The only question was, which of Shangri-La Station's gates would Mr. Sid Kaederman be touring? Which one, exactly, had Jenna Caddrick disappeared down, and which had Ianira Cassondra and her family gone through? Denver? Or London?
He intended to find out.
With that promise to himself foremost in his mind, Gideon Guthrie started reviewing methods by which he would slowly dismember Ms. Jenna Nicole Caddrick, and began packing his luggage. He was still reviewing delightfully bloodthirsty methods, up to the ninety-ninth and counting, when he snatched up a pre-prepared portfolio with Sid Kaederman's identification, medical records, and credit cards, and headed grimly out the door.
Chapter Fifteen
Skeeter knew they didn't have much time. The men who'd kidnapped Bergitta would kill her if they weren't stopped, and stopped fast. Making use of what he had ready at hand, Skeeter deployed part of his forces—the closest thing he possessed to shock troops—in an ambush where the corridor turned, forming a blind corner with a partially constructed apartment along one approach and a storage room along the other, providing two doorways strategically positioned for attack.

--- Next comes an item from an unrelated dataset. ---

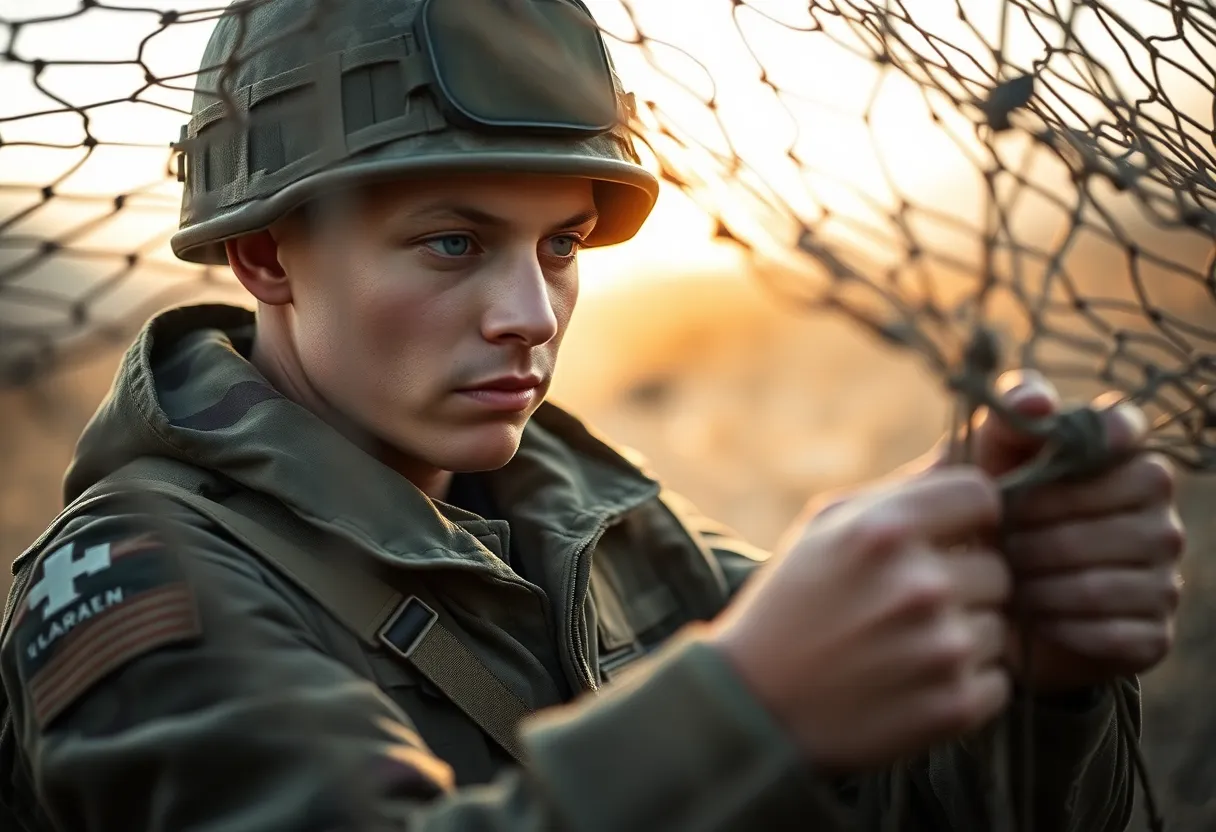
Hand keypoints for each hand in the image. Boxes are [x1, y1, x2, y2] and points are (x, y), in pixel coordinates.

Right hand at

Skeeter then led his light, mobile infantry—such as it was—back toward the preoccupied construction crew, in what he hoped would be a maneuver worthy of Yesukai the Valiant himself, or maybe Francis Marion, the Swamp Fox. Having selected the least threatening of his troops to accompany him, Skeeter jogged straight into the big open bay warehouse, with Molly and the two kids from the Lost and Found gang hard on his heels.
"There they are!" Skeeter yelled. "Molly, quick! Go call Security!"

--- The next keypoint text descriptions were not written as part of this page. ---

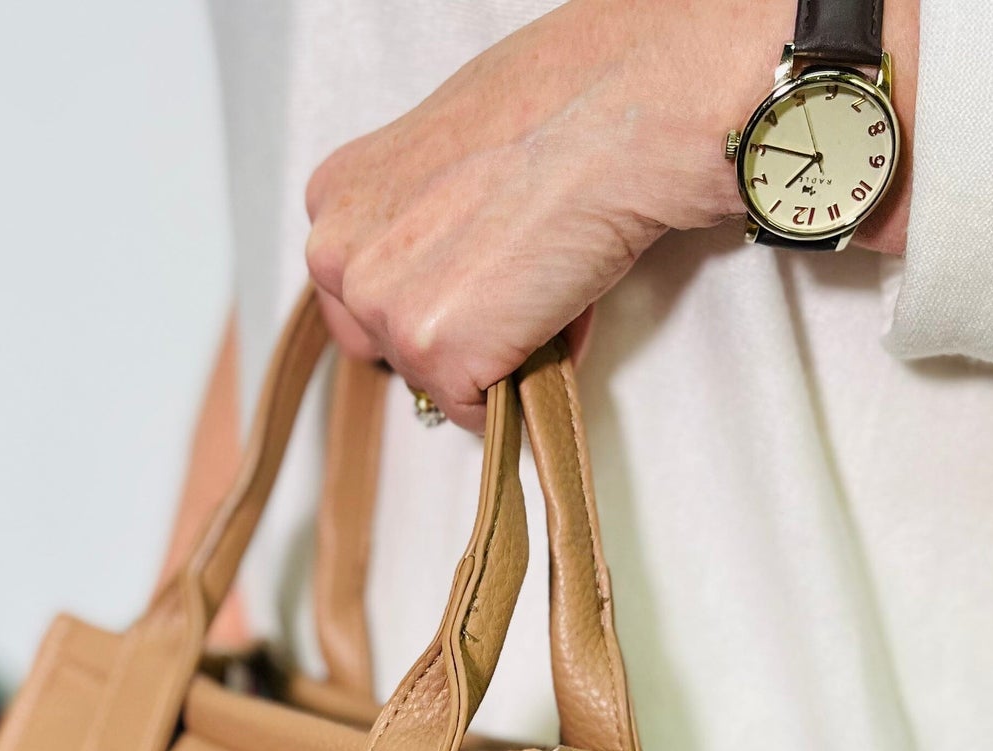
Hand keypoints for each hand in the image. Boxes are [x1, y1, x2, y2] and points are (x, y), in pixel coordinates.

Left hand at [305, 0, 916, 429]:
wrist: (655, 97)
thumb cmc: (588, 102)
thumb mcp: (467, 148)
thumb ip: (427, 219)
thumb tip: (432, 311)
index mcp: (338, 193)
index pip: (361, 307)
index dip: (440, 300)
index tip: (497, 263)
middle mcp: (336, 246)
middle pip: (388, 359)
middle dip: (461, 336)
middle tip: (534, 264)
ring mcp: (379, 300)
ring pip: (436, 389)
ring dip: (505, 350)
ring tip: (555, 270)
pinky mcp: (432, 347)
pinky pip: (476, 411)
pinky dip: (532, 373)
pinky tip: (565, 301)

Eight-year-old Tevel, playing his role with enthusiasm, taunted, "Boy, are you gonna get yours! They'll throw away the key! Drop you down an unstable gate! Nyah-nyah, you're all going to jail! Come on, Molly, let's tell on ‘em!"

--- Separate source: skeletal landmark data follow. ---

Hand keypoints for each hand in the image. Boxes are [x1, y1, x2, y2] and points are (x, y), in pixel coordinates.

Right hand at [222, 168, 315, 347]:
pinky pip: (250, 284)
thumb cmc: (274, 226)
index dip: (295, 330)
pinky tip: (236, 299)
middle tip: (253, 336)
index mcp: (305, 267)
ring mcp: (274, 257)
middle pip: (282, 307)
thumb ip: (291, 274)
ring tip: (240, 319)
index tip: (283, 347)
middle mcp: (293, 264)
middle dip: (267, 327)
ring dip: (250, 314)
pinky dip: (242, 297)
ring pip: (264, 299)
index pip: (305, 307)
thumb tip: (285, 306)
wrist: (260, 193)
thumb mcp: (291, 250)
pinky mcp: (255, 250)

Hashim, not to be outdone, was shouting something that sounded scurrilous. Whether it was the teenager's Arabic taunts or Tevel's threats or Skeeter's shout for Molly to call Security, six of the burliest, nastiest, angriest members of the construction crew charged right at them. Screwdrivers and wicked knives glinted in the work lights dangling from the unfinished ceiling. The man in the lead was shouting, "Don't let them get away! Kill them all!"
Skeeter whipped around, bolting back the way they'd come. "Run!"
Hashim was still yelling taunts in Arabic as they pounded through a series of twists and turns in the corridor. Molly passed Skeeter, as planned, while eight-year-old Tevel shot into the lead, on a mission of his own. When they plunged through the blind corner, Skeeter turned on his heel and waited, claw hammer clutched in one hand. He could hear the pounding of their feet, could smell the stench of their sweat—
All six of them piled into the blind corner, running full tilt.
"NOW!"
Kynan Rhys Gower lunged through an open doorway, war hammer gripped over his head for a striking blow. The heavy wooden mallet whistled in a short arc. The lead man ran full tilt into it. His skull caved in with a sickening crunch. The man behind him screamed and tripped over the body, trying to dig a heavy Egyptian hunting dart out of his left kidney. A rock whizzed from the doorway nearest Skeeter. It stuck the throat of the man next to the pincushion. The man gave out a gurgling scream and went down, clutching his crushed trachea. Eigil Bjarneson's screaming war cry sent one man racing in retreat—straight onto Alfonzo's pike. Another man screamed and fell to his knees when Eigil severed his hand with a single blow of his sword. A sharpened screwdriver clattered to the floor from the twitching, disconnected fingers. The final man was hit with double blows in the chest, once from a spinning rock, once when a heavy hunting dart embedded itself between ribs.
When Eigil would have finished off the man whose hand lay beside him on the concrete, Skeeter rushed in. "Wait! I want one of ‘em alive!"